Entscheidpublikation VVGE 1971/75 Nr. 58, S. 62:
Art. 4 Abs. 3 BMR und Art. 7 VV zum BMR.
Der Umbau eines Stalles in ein Ferienhaus ist im provisorischen Schutzgebiet nicht zulässig.
Entscheid des Regierungsrates vom 2. Juli 1974 (Nr. 270).
Das Bauvorhaben des Beschwerdeführers befindet sich im provisorischen Schutzgebiet. Um eine land- und forstwirtschaftliche Baute handelt es sich im vorliegenden Fall nicht. Es bleibt darum zu prüfen, ob es sich beim Bauvorhaben um eine standortbedingte Baute handelt. Dies ist klar zu verneinen, denn die eingereichten Pläne wie die Beschwerdeschrift enthalten die Absicht des Beschwerdeführers, den Stall in ein Ferien- und Wochenendhaus umzubauen. Gemäss Art. 7 Abs. 2 der VV zum BMR gehören jedoch Ferienhäuser ausdrücklich nicht zu den standortbedingten Bauten.

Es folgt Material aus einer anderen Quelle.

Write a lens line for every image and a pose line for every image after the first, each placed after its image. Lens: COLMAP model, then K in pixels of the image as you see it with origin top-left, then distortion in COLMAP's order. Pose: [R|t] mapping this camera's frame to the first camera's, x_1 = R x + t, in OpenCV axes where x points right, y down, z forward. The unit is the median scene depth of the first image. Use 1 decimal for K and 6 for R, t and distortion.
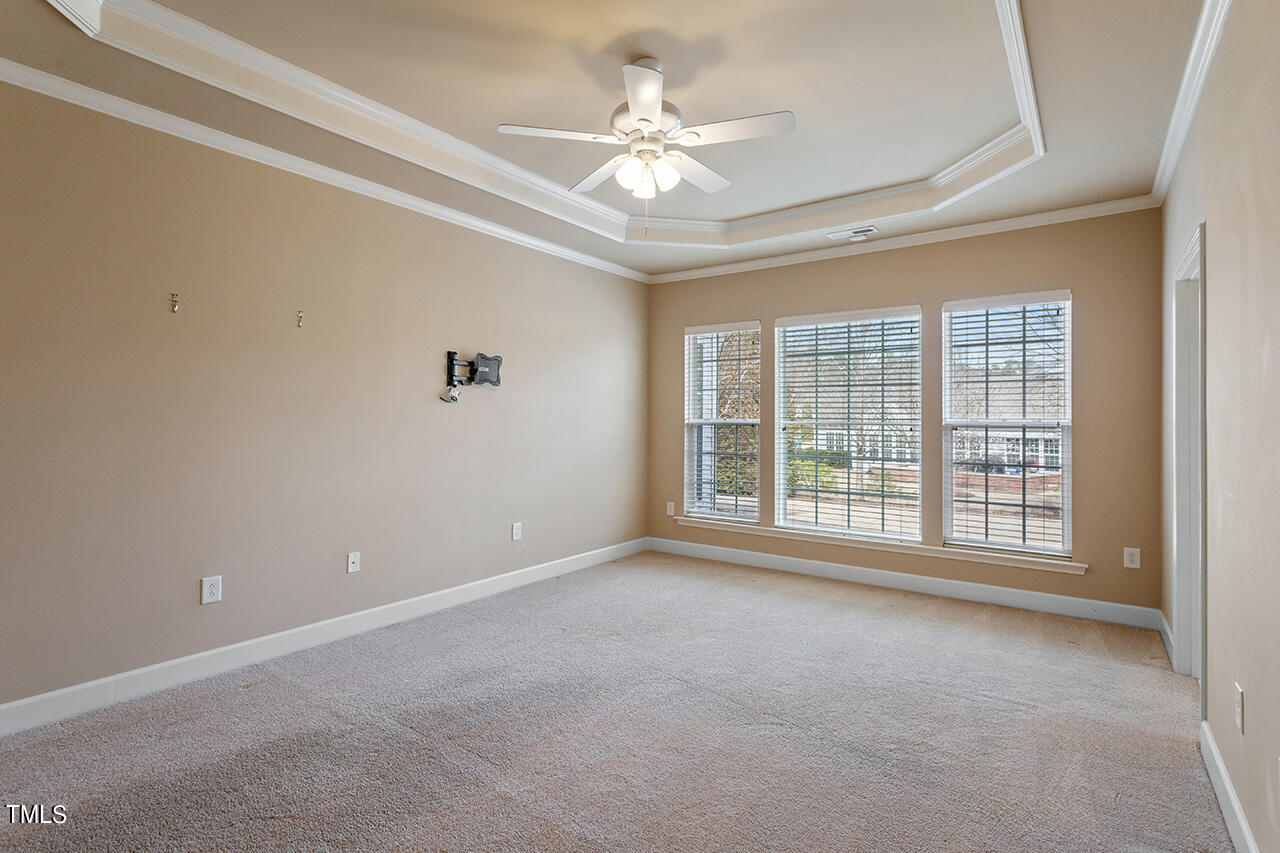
lens RADIAL K [[629.7, 0, 631.8], [0, 629.7, 418.5], [0, 0, 1]] dist [0.004172, 0.000879]
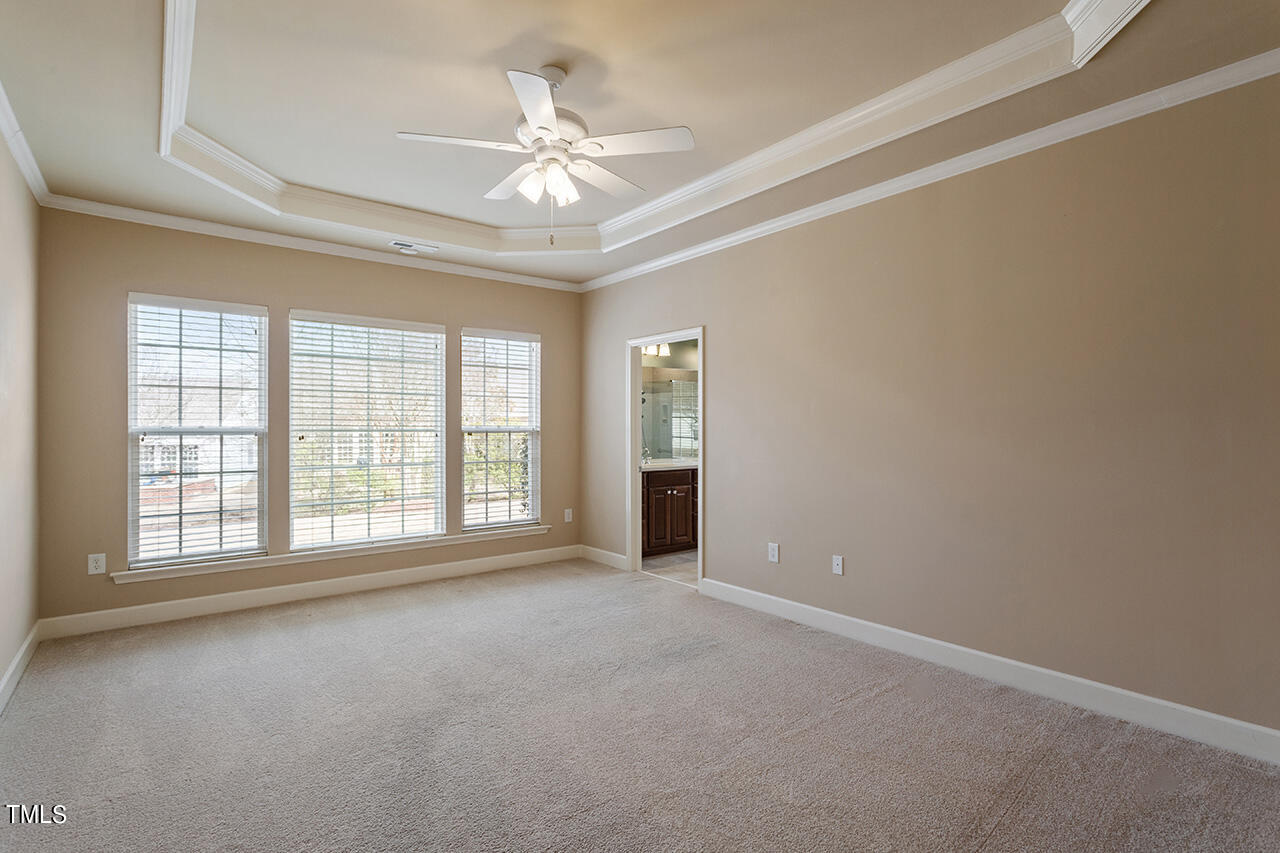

Man könnte sich fragen, ob der Umbau eines Stalles in ein Ferienhaus als Baute im Sinne der geplanten Verordnung zu gelten habe. Gemäss Art. 15 der kantonalen VV zum BMR vom 8. Januar 1974 zählen zu den baulichen Anlagen auch die nach aussen nicht sichtbaren Veränderungen, wenn sie eine bestehende Baute einer neuen Zweckbestimmung zuführen. Diese neue Zweckbestimmung geht aus dem Baubewilligungsgesuch deutlich hervor. Unbewiesen blieb die Behauptung in der Beschwerdeschrift, eine Zweckentfremdung liege nicht vor, weil das Gebäude früher schon als Wohnbaute benützt worden sei. Dieser Einwand ist so unglaubwürdig, dass er nicht gehört werden kann.
Dem Beschwerdeführer bleibt es unbenommen, den Stall zu renovieren, wenn er dessen Zerfall befürchtet. Um dem Zerfall entgegenzuwirken, ist indessen nicht ein Umbau in ein Ferienhaus erforderlich.